(Extracted page text data)
___

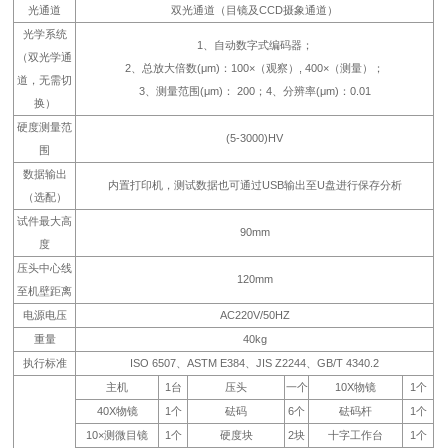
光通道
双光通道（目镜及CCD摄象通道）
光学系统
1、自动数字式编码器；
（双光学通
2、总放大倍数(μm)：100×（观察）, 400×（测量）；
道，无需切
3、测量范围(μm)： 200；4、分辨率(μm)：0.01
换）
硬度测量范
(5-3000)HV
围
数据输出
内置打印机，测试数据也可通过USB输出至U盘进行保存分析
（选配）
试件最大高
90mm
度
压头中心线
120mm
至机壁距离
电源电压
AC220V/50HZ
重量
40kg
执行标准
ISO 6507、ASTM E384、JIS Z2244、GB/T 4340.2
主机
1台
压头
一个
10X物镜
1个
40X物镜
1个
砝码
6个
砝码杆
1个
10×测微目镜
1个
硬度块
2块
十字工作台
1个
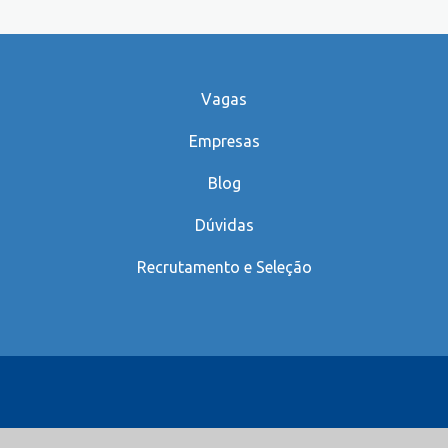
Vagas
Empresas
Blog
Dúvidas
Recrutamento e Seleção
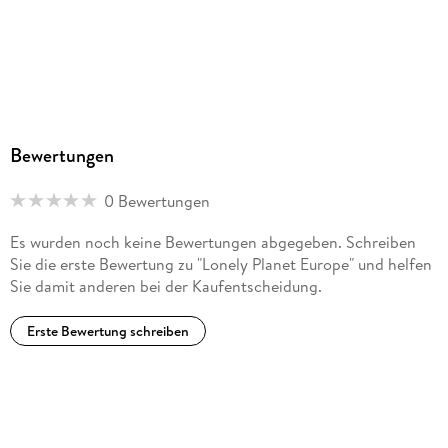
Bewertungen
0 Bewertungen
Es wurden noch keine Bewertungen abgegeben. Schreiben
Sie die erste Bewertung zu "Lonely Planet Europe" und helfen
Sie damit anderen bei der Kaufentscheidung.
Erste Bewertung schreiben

___

What is needed is an exact copy of the entries, without any images.

■ Task answer
光通道
双光通道（目镜及CCD摄象通道）
光学系统
1、自动数字式编码器；
（双光学通
2、总放大倍数(μm)：100×（观察）, 400×（测量）；
道，无需切
3、测量范围(μm)： 200；4、分辨率(μm)：0.01
换）
硬度测量范
(5-3000)HV
围
数据输出
内置打印机，测试数据也可通过USB输出至U盘进行保存分析
（选配）
试件最大高
90mm
度
压头中心线
120mm
至机壁距离
电源电压
AC220V/50HZ
重量
40kg
执行标准
ISO 6507、ASTM E384、JIS Z2244、GB/T 4340.2
主机
1台
压头
一个
10X物镜
1个
40X物镜
1个
砝码
6个
砝码杆
1个
10×测微目镜
1个
硬度块
2块
十字工作台
1个
Vagas
Empresas
Blog
Dúvidas
Recrutamento e Seleção
Bewertungen
0 Bewertungen
Es wurden noch keine Bewertungen abgegeben. Schreiben
Sie die erste Bewertung zu "Lonely Planet Europe" und helfen
Sie damit anderen bei der Kaufentscheidung.
Erste Bewertung schreiben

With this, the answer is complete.